En ce qui concerne le cadastre, l’histoire est connue de longue date mais mérite d’être rappelée dans le contexte actuel. Le système cadastral grec est à la fois anachronique et décentralisé. Parmi les plus pénalisés par cette déficience, il y a d’abord l’Etat grec lui-même, qui a du mal à mettre en place une fiscalité adéquate du foncier. Mais les propriétaires grecs, hors des grands centres urbains, en paient eux aussi un prix élevé en conflits longs et coûteux, qui constituent un frein important à la fluidité de l’activité économique.
Il y a deux décennies, le gouvernement grec a donc présenté à l’UE un projet visant à créer un cadastre moderne, centralisé et informatisé et obtenu un financement de 100 millions d’euros (équivalent 1994). En 2001, le projet était toujours au point mort et un bras de fer s’est engagé concernant le remboursement de ladite somme. Le débat autour du dossier est vite devenu idéologique. Côté hellène, on a dénoncé « un esprit anti grec » tandis que les Allemands, les Autrichiens, les Danois et les Finlandais (!) insistaient pour qu’Athènes rembourse intégralement. Non sans peine, les Français ont négocié un compromis : les Grecs rembourseraient les 100 millions en deux fois, en échange d’un financement à hauteur de 40 millions d’euros pour un nouveau projet de cadastre. Selon une enquête publiée en mai 2013 par le New York Times, il serait difficile de garantir que cette somme a été bien dépensée. Le fait que la question ne soit pas mentionnée dans le document du « compromis à quatre » négocié hier matin à Bruxelles ne devrait pas nous rassurer : la question n’a pas été réglée, l’UE a probablement laissé tomber.
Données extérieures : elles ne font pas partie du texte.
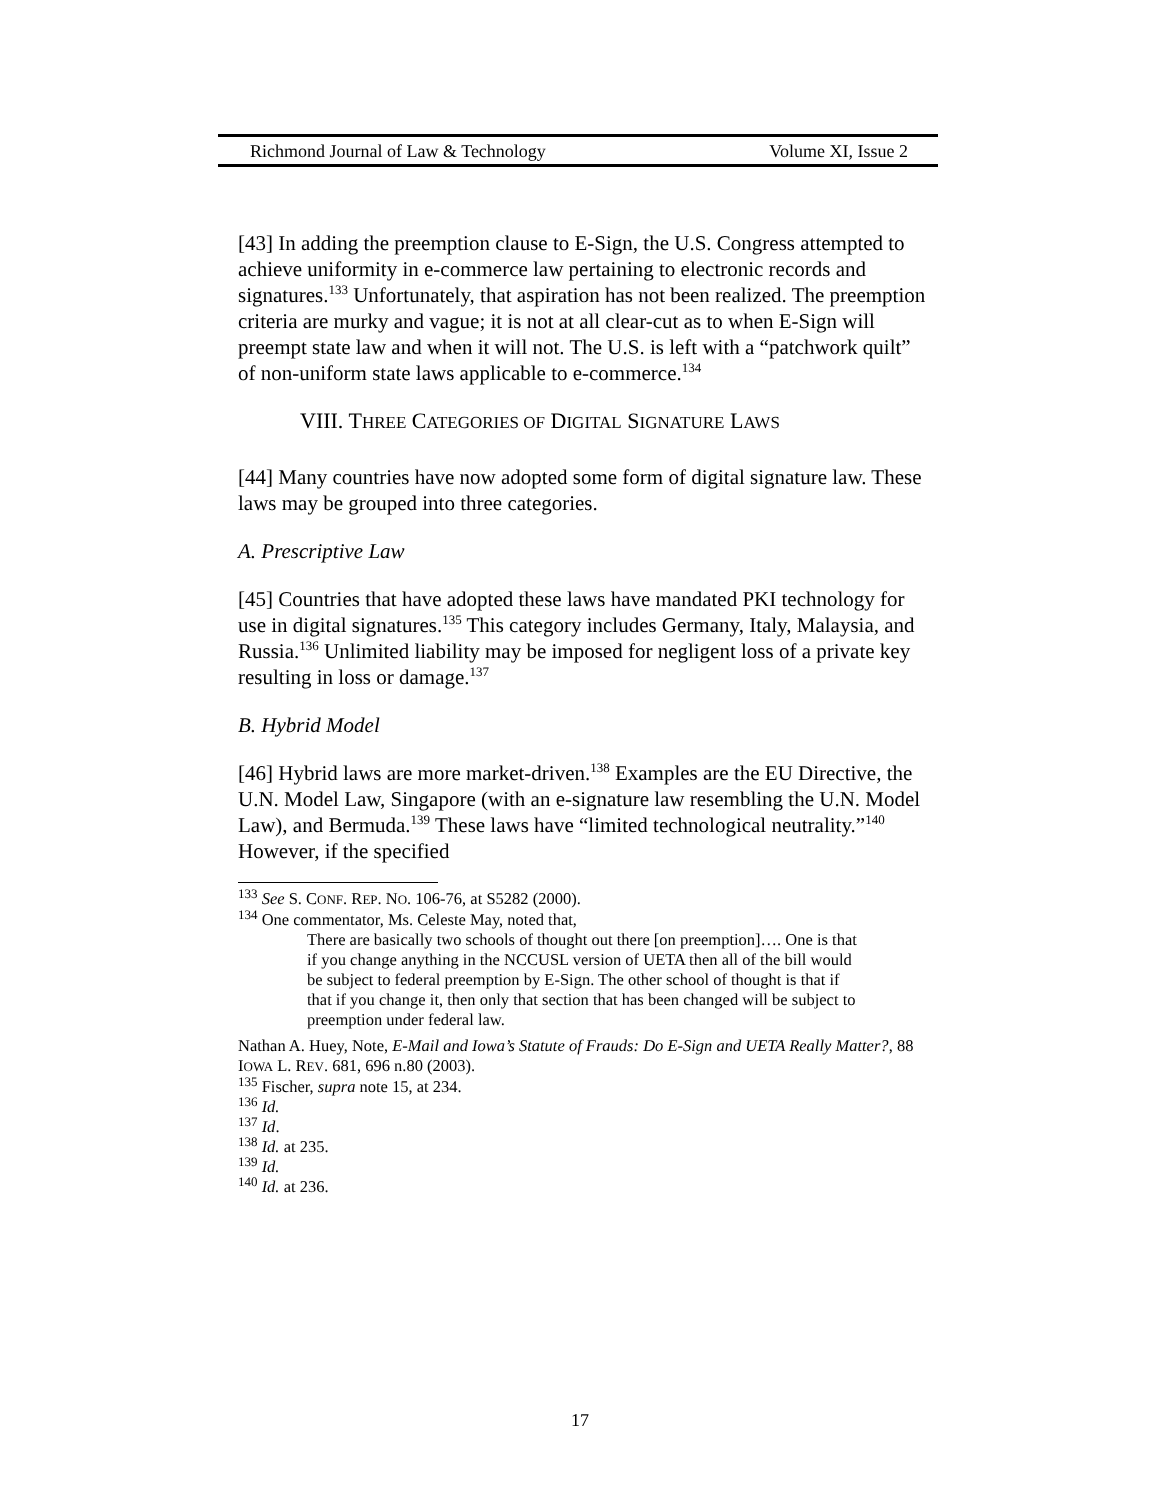Richmond Journal of Law & Technology Volume XI, Issue 2
[43] In adding the preemption clause to E-Sign, the U.S. Congress attempted to achieve uniformity in e-commerce law pertaining to electronic records and signatures.<sup>133</sup> Unfortunately, that aspiration has not been realized. The preemption criteria are murky and vague; it is not at all clear-cut as to when E-Sign will preempt state law and when it will not. The U.S. is left with a “patchwork quilt” of non-uniform state laws applicable to e-commerce.<sup>134</sup>
VIII. THREE CATEGORIES OF DIGITAL SIGNATURE LAWS
[44] Many countries have now adopted some form of digital signature law. These laws may be grouped into three categories.
A. Prescriptive Law
[45] Countries that have adopted these laws have mandated PKI technology for use in digital signatures.<sup>135</sup> This category includes Germany, Italy, Malaysia, and Russia.<sup>136</sup> Unlimited liability may be imposed for negligent loss of a private key resulting in loss or damage.<sup>137</sup>
B. Hybrid Model
[46] Hybrid laws are more market-driven.<sup>138</sup> Examples are the EU Directive, the U.N. Model Law, Singapore (with an e-signature law resembling the U.N. Model Law), and Bermuda.<sup>139</sup> These laws have “limited technological neutrality.”<sup>140</sup> However, if the specified
<sup>133</sup> See S. CONF. REP. NO. 106-76, at S5282 (2000).
<sup>134</sup> One commentator, Ms. Celeste May, noted that,
There are basically two schools of thought out there [on preemption]…. One is that if you change anything in the NCCUSL version of UETA then all of the bill would be subject to federal preemption by E-Sign. The other school of thought is that if that if you change it, then only that section that has been changed will be subject to preemption under federal law.
Nathan A. Huey, Note, E-Mail and Iowa’s Statute of Frauds: Do E-Sign and UETA Really Matter?, 88 IOWA L. REV. 681, 696 n.80 (2003).
<sup>135</sup> Fischer, supra note 15, at 234.
<sup>136</sup> Id.
<sup>137</sup> Id.
<sup>138</sup> Id. at 235.
<sup>139</sup> Id.
<sup>140</sup> Id. at 236.
17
Ce n’est en revanche pas le cas pour les tribunaux grecs, dont la réforme est formellement exigée par les créanciers. Mais ce sont d’abord les Grecs eux-mêmes qui se plaignent du fonctionnement de leur justice civile. Le nombre de dossiers en attente de décision est énorme (on parle de 140 000), et l’attente excessivement longue : 7,5 années en moyenne. Lorsqu’il s’agit de litiges commerciaux, administratifs ou fonciers, on peut aisément imaginer l’effet délétère sur l’activité et sur la confiance des citoyens dans leurs institutions.
Dans les deux cas il ne s’agit pas de choix idéologiques et les réformes sont officiellement soutenues par l’opinion publique. Or, malgré cela, les gouvernements successifs n’ont pas réussi à aboutir. Plusieurs conclusions différentes sont possibles. On peut légitimement penser qu’avant janvier 2015 la Grèce a été dirigé par des clientélistes corrompus. On peut également penser que l’Etat grec s’est tout simplement heurté à sa propre impuissance face à l’ampleur des obstacles aux changements. Il me semble que la réponse est probablement un mélange des deux et qu’Alexis Tsipras le sait. Et puisqu’il sait aussi et mieux que quiconque que ces deux problèmes-là ne sont qu’un échantillon de ce qui l’attend, dans cet Etat grec aux allures d’écuries d’Augias, il avait deux options : sortir de l’Euro et essayer de tout reconstruire ou rester dans l’Euro afin d’utiliser l’énorme pression des créanciers pour balayer les obstacles et contourner les intérêts particuliers, les clientèles et les lobbies qui ont mis en échec ses prédécesseurs. Il semblerait qu’il ait opté pour cette dernière solution.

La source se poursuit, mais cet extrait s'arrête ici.